### Extrait du document
Puis, il inspire un ouvrage encore plus important : 

  • La version du Hieroglyphica d’Horapollo éditée par Pietro Antonio Bolzani (également connu sous le nom de Pietro Antonio degli Zaccaria, Bolzano ou Bolzanius) est une édition influente de ce texte publiée à la Renaissance. Bolzani, un érudit et humaniste italien, a publié cette édition à Rome en 1517, et elle a joué un rôle crucial dans la diffusion et la popularisation du texte d’Horapollo dans l’Europe de la Renaissance.

Cette version est largement supérieure au niveau du nombre d’allégories : plus de mille ! Mais elle est assez peu illustrée, ce qui est largement compensée par les commentaires érudits qui l’accompagnent. 

Puis, de hiéroglyphes on passe aux emblèmes ! 

  • Emblemata d’Andrea Alciati en 1492 : ici les allégories sont illustrées d’une gravure en bois ainsi que suivie d’un commentaire. 

Mais, le plus célèbre de tous dans le monde de l’allégorie n’est pas un recueil, ni même un essai. C’est un roman ! Oui, vous avez bien lu. 

  • L’hypnerotomachia Poliphli, ou le Songe de Polyphile de Francesco Colonna 

C’est la tentative la plus aboutie d’écriture sur le langage allégorique à l’époque. 

L’ouvrage raconte l’histoire allégorique de Poliphile, un homme qui, dans un rêve, recherche son amour, Polia. Le récit est une exploration onirique, remplie de symbolisme, de mythologie, d’architecture, d’art, et de philosophie. Le texte est écrit dans un style complexe, mêlant italien, latin, grec, et parfois des mots inventés, ce qui rend sa lecture difficile mais fascinante. Le livre est connu pour son mélange de prose et de poésie, ainsi que pour ses descriptions détaillées d’architectures, de jardins, de monuments et de rituels, ce qui en fait une sorte d’encyclopédie visuelle de l’imaginaire Renaissance.

### Consigne A
Convertis les lignes des entrées taxonomiques ci-dessous en un CSV à deux colonnes, « texte » et « reponse », avec une ligne CSV par ligne de données, chaque champ entre guillemets et les retours à la ligne remplacés par des espaces. Laisse les images de côté.

### Données extraites

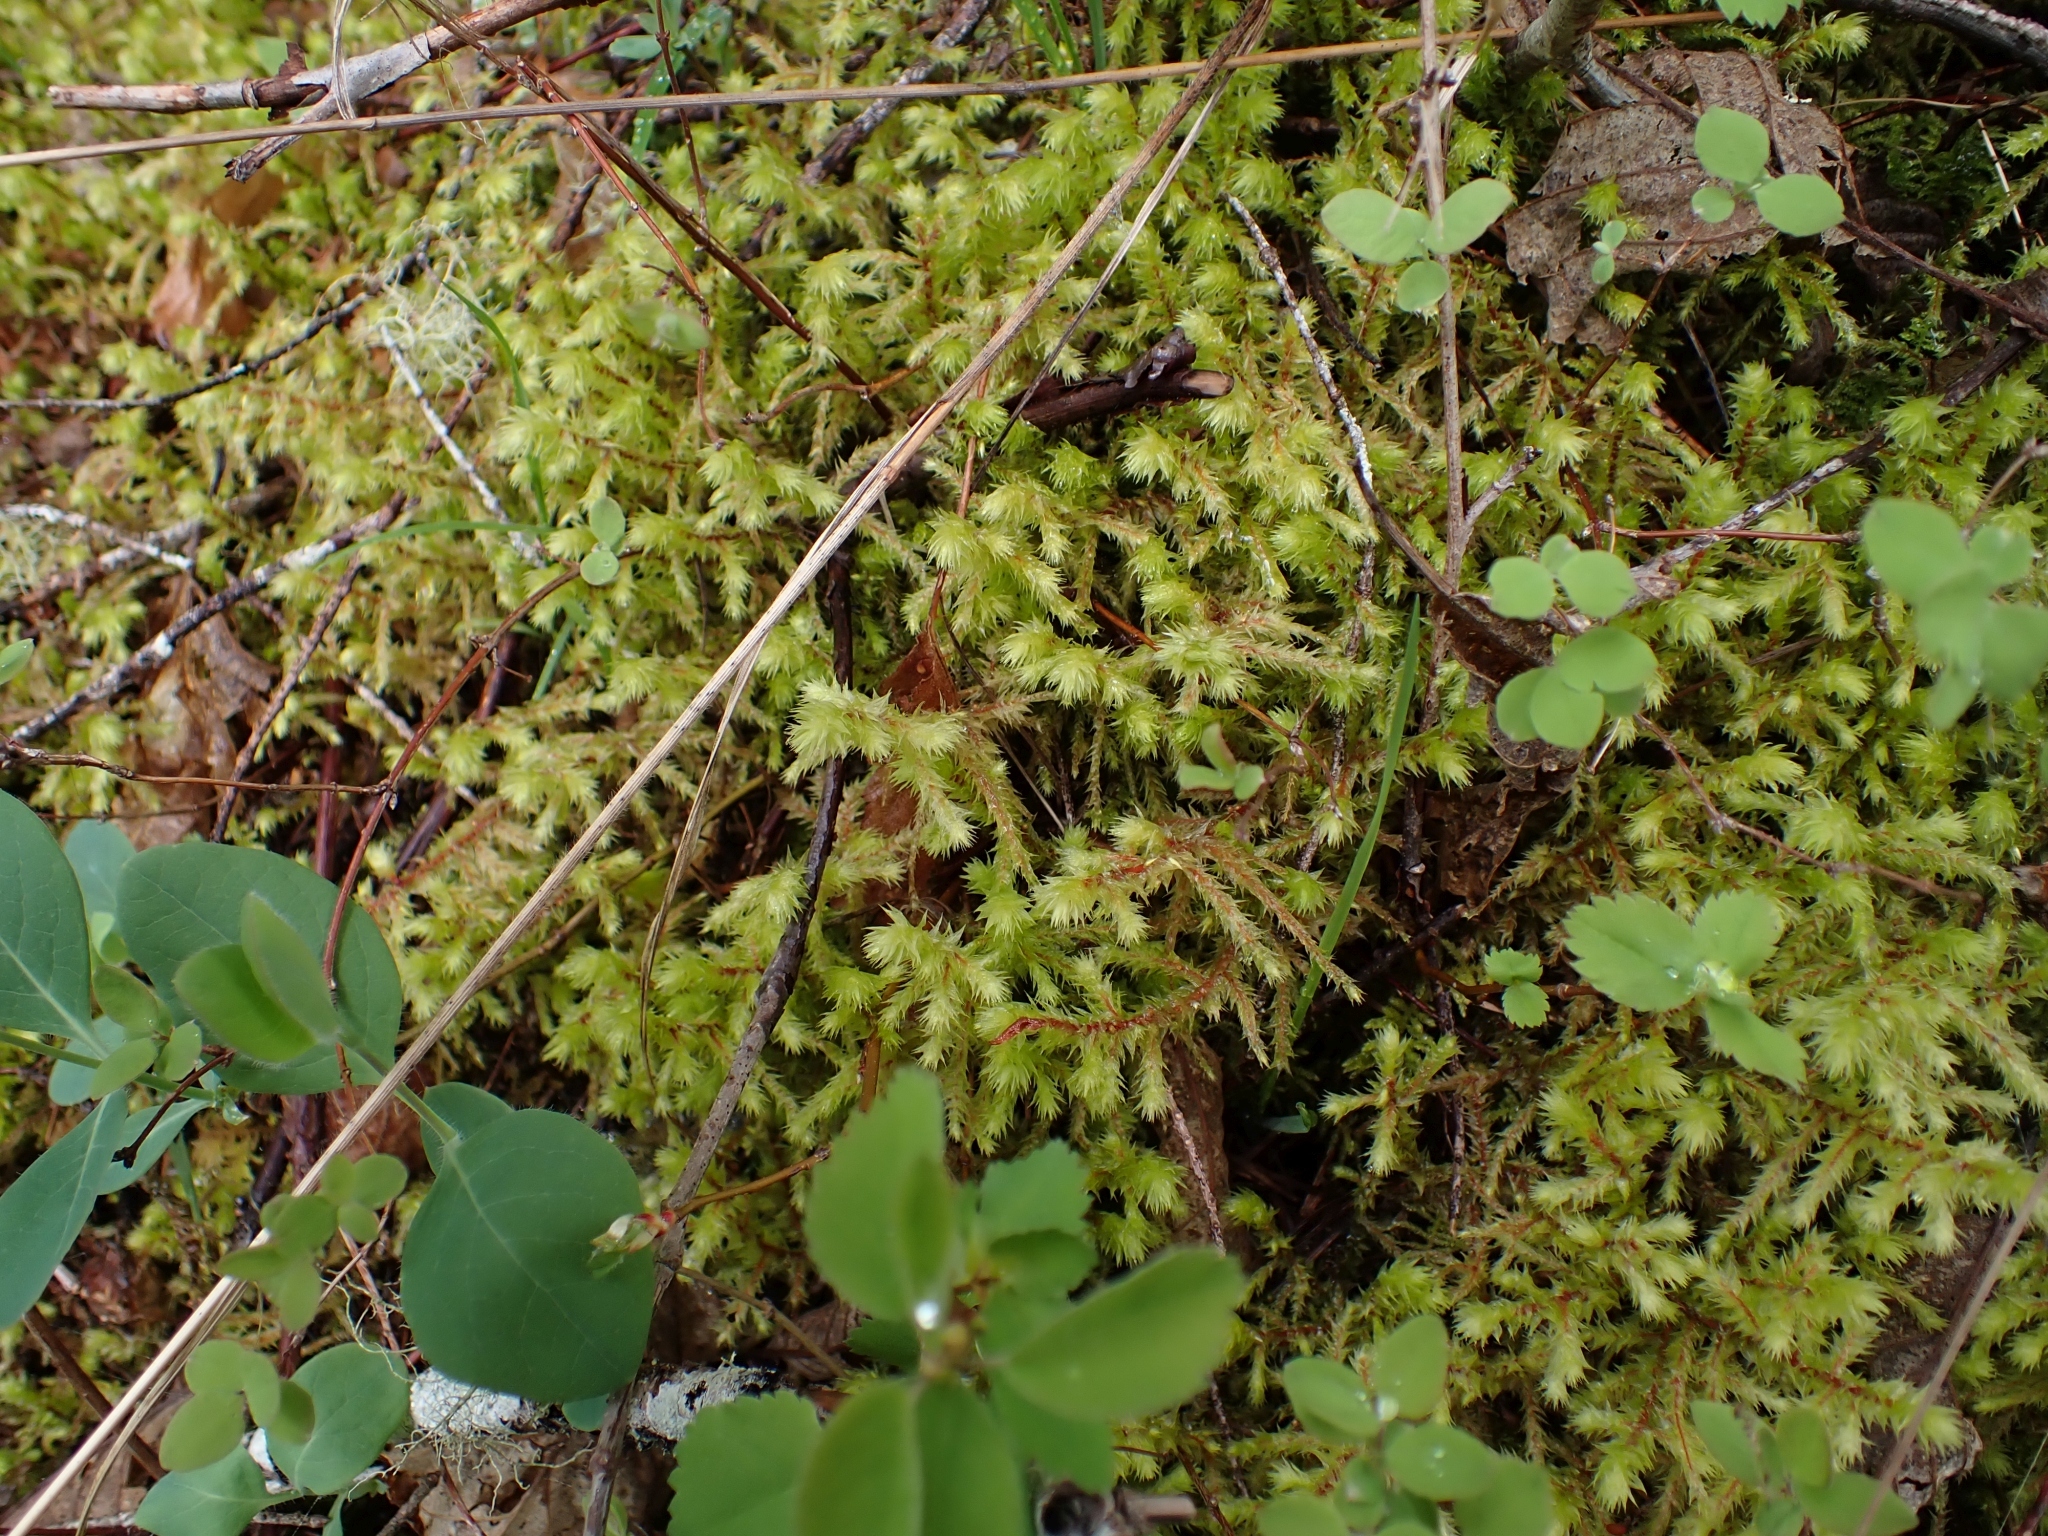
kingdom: Plantae
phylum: Bryophyta
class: Bryopsida
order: Hypnales
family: Hylocomiaceae
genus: Hylocomiadelphus
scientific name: Hylocomiadelphus triquetrus
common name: Rough goose neck moss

### Consigne B
D'après l'extrait du document, dans quelle ville et en quelle année Bolzani a-t-il publié son édition du Hieroglyphica ?

### Réponse A
texte,reponse
"kingdom:","Plantae"
"phylum:","Bryophyta"
"class:","Bryopsida"
"order:","Hypnales"
"family:","Hylocomiaceae"
"genus:","Hylocomiadelphus"
"scientific name:","Hylocomiadelphus triquetrus"
"common name:","Rough goose neck moss"

### Réponse B
À Rome, en 1517.